Lansing history with historian and curator Valerie Marvin


The Lansing of today springs forth with beautifully restored historic homes and a downtown filled with a gallery of different architecture styles. The language of Lansing’s state government roots, period of industrialization and stylization can be read in its buildings. Holding the Rosetta Stone to this is Valerie Marvin, Michigan Capitol historian and curator. She talks about Lansing’s founding and the architecture styles that set Lansing apart from other cities.

Who settled Lansing?

In 1847, the legislature confused a lot of people by moving the capital from Detroit to Lansing Township. There wasn’t a city of Lansing. At the time, the entire township was home to eight registered voters, which amounted to eight white families.
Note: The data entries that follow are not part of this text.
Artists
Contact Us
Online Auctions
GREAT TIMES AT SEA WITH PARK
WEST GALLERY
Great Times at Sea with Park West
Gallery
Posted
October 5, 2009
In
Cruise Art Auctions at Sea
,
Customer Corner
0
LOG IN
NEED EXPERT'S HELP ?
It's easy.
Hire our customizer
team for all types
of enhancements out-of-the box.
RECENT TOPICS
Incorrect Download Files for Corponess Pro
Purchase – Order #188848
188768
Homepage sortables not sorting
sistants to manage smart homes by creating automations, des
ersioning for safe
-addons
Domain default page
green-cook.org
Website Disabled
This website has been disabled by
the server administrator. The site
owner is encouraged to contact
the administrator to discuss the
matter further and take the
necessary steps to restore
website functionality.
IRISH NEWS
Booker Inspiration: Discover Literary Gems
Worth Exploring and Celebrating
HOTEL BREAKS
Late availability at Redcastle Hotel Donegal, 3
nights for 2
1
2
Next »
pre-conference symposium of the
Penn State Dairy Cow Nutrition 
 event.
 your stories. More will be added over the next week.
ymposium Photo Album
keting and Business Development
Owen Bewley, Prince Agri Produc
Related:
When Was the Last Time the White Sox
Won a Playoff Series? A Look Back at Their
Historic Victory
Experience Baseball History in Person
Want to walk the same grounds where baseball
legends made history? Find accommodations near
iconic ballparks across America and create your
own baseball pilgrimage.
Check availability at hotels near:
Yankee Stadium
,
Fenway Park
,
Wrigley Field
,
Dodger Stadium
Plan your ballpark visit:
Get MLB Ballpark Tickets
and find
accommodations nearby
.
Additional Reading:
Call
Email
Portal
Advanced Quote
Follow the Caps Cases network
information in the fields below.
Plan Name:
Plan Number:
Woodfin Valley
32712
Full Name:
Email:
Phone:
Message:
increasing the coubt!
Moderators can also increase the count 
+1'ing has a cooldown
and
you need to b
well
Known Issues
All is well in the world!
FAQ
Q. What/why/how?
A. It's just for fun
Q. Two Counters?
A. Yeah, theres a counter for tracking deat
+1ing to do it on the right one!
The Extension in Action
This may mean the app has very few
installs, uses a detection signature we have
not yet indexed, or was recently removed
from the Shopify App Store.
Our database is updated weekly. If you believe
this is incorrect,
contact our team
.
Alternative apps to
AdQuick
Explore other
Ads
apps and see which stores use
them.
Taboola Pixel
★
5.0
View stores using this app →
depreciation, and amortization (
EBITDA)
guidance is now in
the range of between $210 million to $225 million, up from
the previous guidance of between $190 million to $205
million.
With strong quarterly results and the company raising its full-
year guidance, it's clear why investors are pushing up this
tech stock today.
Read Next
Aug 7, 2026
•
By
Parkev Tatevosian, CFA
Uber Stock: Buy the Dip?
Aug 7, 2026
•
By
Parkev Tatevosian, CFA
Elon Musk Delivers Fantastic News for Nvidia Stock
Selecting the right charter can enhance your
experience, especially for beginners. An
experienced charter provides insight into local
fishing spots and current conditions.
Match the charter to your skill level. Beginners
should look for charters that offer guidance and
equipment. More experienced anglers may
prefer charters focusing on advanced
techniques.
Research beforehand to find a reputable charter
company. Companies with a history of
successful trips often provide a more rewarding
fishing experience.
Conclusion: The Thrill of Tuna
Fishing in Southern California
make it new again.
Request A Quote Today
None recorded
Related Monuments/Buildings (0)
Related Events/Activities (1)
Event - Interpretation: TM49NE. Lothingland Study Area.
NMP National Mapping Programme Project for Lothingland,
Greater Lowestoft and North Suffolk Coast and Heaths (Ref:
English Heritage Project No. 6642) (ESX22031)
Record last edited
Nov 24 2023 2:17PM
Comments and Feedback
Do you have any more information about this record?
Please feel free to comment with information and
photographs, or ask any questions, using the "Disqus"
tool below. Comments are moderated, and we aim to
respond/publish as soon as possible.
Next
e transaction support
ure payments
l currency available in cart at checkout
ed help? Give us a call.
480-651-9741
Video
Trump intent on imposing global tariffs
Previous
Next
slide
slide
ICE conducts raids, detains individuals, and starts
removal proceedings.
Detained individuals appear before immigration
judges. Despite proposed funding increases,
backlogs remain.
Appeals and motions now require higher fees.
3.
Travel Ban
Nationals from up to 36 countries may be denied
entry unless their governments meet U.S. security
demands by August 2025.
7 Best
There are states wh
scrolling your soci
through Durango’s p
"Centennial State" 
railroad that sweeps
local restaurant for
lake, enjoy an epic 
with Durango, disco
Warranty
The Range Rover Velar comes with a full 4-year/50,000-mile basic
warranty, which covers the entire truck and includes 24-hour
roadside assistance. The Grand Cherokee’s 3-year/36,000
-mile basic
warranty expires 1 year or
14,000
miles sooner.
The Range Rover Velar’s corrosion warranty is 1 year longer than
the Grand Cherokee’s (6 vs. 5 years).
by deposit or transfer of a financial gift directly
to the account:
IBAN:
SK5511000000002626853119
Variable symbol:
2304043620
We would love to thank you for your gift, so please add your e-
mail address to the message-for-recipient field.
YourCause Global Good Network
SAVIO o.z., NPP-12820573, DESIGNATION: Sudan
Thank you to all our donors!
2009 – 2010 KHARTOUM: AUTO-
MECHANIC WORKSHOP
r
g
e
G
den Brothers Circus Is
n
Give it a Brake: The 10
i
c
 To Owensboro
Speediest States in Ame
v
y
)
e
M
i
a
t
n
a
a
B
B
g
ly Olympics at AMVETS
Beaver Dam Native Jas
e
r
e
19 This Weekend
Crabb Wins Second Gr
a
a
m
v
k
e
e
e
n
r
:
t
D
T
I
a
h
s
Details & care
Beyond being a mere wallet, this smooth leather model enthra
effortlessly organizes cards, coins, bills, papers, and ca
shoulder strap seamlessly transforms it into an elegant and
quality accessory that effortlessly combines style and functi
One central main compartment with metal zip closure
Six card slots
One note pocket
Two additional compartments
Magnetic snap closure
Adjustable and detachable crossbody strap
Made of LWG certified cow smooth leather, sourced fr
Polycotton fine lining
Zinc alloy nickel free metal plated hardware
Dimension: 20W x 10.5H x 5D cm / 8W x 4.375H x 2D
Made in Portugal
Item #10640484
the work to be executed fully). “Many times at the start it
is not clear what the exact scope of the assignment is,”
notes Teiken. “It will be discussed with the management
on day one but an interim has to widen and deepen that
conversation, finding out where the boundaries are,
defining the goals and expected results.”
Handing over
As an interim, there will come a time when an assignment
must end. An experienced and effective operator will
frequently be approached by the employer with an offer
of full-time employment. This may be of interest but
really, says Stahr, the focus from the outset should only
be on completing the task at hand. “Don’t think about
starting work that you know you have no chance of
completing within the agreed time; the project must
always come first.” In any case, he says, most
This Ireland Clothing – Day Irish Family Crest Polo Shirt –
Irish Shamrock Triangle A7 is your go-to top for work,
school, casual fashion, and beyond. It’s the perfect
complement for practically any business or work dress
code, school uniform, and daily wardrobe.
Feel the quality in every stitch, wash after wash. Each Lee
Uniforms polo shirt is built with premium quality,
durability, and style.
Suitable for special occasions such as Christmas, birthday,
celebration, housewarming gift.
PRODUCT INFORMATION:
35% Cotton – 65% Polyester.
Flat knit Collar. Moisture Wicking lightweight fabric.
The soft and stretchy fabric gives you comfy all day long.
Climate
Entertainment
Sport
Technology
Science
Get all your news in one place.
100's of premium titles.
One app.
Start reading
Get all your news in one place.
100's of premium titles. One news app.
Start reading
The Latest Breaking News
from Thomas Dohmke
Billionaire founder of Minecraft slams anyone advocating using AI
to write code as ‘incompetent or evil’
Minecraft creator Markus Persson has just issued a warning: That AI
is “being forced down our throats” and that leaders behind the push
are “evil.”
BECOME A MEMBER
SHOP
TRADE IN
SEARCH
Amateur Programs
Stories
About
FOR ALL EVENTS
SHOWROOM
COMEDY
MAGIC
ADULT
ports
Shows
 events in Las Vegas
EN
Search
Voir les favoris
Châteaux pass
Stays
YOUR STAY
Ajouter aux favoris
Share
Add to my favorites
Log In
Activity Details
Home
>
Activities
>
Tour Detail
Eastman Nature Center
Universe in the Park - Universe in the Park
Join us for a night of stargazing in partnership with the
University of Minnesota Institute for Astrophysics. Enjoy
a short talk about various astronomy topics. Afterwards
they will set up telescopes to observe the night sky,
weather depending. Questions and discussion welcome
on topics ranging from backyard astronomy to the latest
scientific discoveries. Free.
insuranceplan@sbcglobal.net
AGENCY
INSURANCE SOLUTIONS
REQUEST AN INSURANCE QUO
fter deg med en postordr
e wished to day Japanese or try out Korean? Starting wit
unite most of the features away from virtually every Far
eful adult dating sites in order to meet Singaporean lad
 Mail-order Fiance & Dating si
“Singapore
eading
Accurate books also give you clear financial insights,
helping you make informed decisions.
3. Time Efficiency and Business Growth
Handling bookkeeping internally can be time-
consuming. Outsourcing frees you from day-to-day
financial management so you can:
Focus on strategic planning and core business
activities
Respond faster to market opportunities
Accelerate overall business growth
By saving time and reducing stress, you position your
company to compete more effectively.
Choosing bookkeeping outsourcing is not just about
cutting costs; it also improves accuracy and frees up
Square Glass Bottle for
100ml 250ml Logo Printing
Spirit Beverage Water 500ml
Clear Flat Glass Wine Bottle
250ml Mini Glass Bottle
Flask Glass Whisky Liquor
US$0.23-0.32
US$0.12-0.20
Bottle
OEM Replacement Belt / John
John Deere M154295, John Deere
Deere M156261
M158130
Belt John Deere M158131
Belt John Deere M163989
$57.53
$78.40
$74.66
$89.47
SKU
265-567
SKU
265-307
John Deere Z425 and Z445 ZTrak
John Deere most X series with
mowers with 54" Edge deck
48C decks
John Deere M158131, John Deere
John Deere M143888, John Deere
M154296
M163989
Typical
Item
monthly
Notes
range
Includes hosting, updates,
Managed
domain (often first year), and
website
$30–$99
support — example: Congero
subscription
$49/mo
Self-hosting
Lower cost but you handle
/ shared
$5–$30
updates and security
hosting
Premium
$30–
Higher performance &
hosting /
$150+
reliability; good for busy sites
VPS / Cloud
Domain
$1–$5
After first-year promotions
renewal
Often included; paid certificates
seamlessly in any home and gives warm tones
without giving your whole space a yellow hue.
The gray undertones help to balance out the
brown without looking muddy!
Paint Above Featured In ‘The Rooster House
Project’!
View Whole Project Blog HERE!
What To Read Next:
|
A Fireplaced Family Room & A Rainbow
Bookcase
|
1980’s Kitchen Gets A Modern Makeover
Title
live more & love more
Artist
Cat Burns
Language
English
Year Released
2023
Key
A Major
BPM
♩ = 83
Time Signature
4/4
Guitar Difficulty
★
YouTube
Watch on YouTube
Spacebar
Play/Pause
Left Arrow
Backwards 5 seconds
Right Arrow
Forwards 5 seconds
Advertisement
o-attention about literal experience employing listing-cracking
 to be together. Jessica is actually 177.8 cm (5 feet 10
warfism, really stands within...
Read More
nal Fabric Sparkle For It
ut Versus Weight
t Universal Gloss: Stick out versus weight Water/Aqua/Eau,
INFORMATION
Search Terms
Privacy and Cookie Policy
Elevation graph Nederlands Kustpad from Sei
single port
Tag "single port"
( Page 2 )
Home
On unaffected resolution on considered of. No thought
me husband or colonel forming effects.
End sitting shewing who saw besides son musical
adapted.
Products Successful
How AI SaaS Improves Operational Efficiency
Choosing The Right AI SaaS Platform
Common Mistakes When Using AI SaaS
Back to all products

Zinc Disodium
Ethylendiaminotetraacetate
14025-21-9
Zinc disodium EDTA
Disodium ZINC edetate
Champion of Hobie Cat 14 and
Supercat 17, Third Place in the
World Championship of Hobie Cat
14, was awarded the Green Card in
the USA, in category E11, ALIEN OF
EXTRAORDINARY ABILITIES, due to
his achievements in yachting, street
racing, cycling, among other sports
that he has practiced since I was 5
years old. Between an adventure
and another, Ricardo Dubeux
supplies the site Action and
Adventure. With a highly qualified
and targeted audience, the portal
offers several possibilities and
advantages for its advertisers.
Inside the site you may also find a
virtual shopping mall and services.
Lansing was originally just called Michigan, by the way. It was Michigan, Michigan, for a few months. The legislature changed that to Lansing. Then the state built the first Lansing Capitol building, which was the second capitol building. There began a settlement in downtown. People began to move in, build homes and build businesses. Some of the first businesses were boarding houses and hotels where the legislature could stay when they were in town.

It is really unusual when you compare it to a lot of cities. What made Lansing happen was state government. While that is unusual in Michigan, it is a common story for capital cities in the U.S. A lot of them are planned cities created by the government, which is a weird American thing.

In Europe or around much of the rest of the world, when you think of capital cities like London, Paris and Moscow, they are huge cities that are central to business and government.

In America, we don’t do that. We create things like Washington, D.C., and Lansing and Springfield, Illinois, and Albany, New York. It is because we liked to have business centers and governmental centers separate.

Why was this location chosen?

Detroit was sitting on an international border, which sounds funny to us today, but there was concern about security because Detroit had been taken by the British during the War of 1812. For a lot of original men in Michigan’s state government, they remembered that. Many of them lived through it. Others fought in the War of 1812. There was concern about having the capital so close because Canada was a British colony at the time.

Secondly, Lansing was closer to the population center of the state. When you look at where people live, it is not geographically central, but if you look it is at the center of major population centers, it is. It also didn’t hurt that James Seymour, a land speculator, was pushing the idea of Lansing Township in the legislature. He was a big advocate for it.

There was also an argument to be made it would spur settlement here because there weren’t that many people here. It wasn’t attracting a lot of people or the state’s best farmland. With the capital here, people would come regardless.

What was a period of challenge Lansing went through?

It was pretty rough in the early days. You can read the stories about when government flooded into Lansing for its first session, there weren’t enough accommodations for everyone. There are stories of people sleeping in chairs for weeks on end.

Also, an exciting and challenging time in Lansing was in the 20th century when manufacturing started to grow.  When a lot of people talk about Lansing and its history they talk about capital, cars and college. The capital and college were both here in the 19th century.

When the auto industry started to pick up in the early 20th century, Lansing started to attract people from all over the country and the world. The population came close to doubling over two decades.

That was great but resulted in a huge challenge. These people needed places to live and there weren’t enough schools for everyone. There weren’t even enough churches. So we began building churches and homes and schools as fast as we could to accommodate this growth.

It was a blessing and a challenge. At the end of all of this immense growth hit the Great Depression. Because of its large manufacturing force, Lansing actually had higher unemployment rates than the nation did. It was really tough for several decades for polar opposite reasons in the early 20th century.

What is Lansing’s architecture style?

Lansing has a lot of houses built between 1900 and 1930 because of the work boom. Four squares were easy to build because of their shape and size and were desirable because there was still some concept of public and private space in a home. Public space is where you’d invite friends and family on the first floor. Private space would be on the second.

Downtown is like a textbook of American architecture style, whether you are talking Richardsonian Romanesque at the Central United Methodist Church or you’re talking art moderne with the Knapp’s building. The Bank of Lansing is Romanesque and art deco too.

The Olds Tower, now known as the Boji Tower, has always been Lansing’s skyscraper, the only building taller than the capital. It was controversial to do that when it was built, but since it was Ransom Olds, no one was going to tell him no. The clock on the building used to chime “In My Merry Oldsmobile,” which some people loved and others found very annoying.

What are some historical resources to use to learn more?

Lansing is fortunate to be home to a lot of historical collections and sites. If you want to be involved, I always recommend going to the Capital Area District Library local history room. It’s in the downtown library with regular hours. It is a wonderful resource.

They have some really great real estate collections where you can search by address. You can see how much the house sold for at some points. I learned the house I lived in was at one point in time split into two units. I could even see on real estate records how much it cost to rent the apartment upstairs. That’s the kind of interesting things we can find in Lansing’s real estate records.

Also, because we are the capital, we are home to the Michigan Historical Museum, the Library of Michigan and the Archives of Michigan. Michigan State University also has a great archive.